In the 1950s, he was asked to join the Nickel Belt Indian Club. It was from that time on that he began to explore the cultural heritage that he had been denied as a young man. Since then, he has advocated for the empowerment of Aboriginal people and communities. He was one of the first people to organize traditional arts and crafts marketing, providing northern artists with a vital economic opportunity by brokering their crafts to the southern native outlets.
Mr. Solomon has been the beacon of hope and inspiration to Aboriginal men and women in Canadian prisons, and through decades of perseverance, won the right to allow Aboriginal healing methods and traditional ceremonies in prisons. He is a strong supporter and a council member of the Leonard Peltier Defense Committee in Canada; a traditional drum that Mr. Solomon made will be presented to Peltier upon his release from prison.

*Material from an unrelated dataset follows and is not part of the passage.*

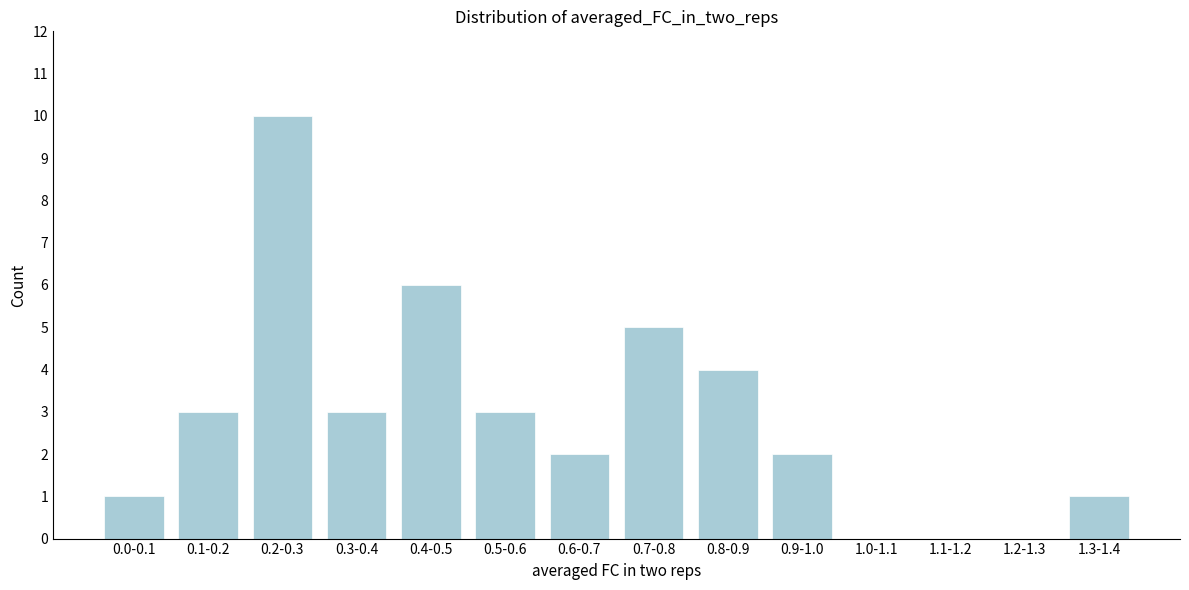

Reading left to right, extract all data points from this chart.

0.0-0.1=1	0.1-0.2=3	0.2-0.3=10	0.3-0.4=3	0.4-0.5=6	0.5-0.6=3	0.6-0.7=2	0.7-0.8=5	0.8-0.9=4	0.9-1.0=2	1.0-1.1=0	1.1-1.2=0	1.2-1.3=0	1.3-1.4=1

Mr. Solomon has traveled throughout the world to promote peace among religions and cultures. His teachings frequently return to two principles – the necessity for a deeper understanding of Aboriginal traditional ways, and the need for relief of human suffering.
He has received many honours in recent years, including a number of honourary doctoral degrees. Perhaps his greatest honour is that his teachings of traditional Aboriginal ways and reverence for Mother Earth, which have for so long been respected in the Aboriginal world, are reaching non-Aboriginal people on a global level.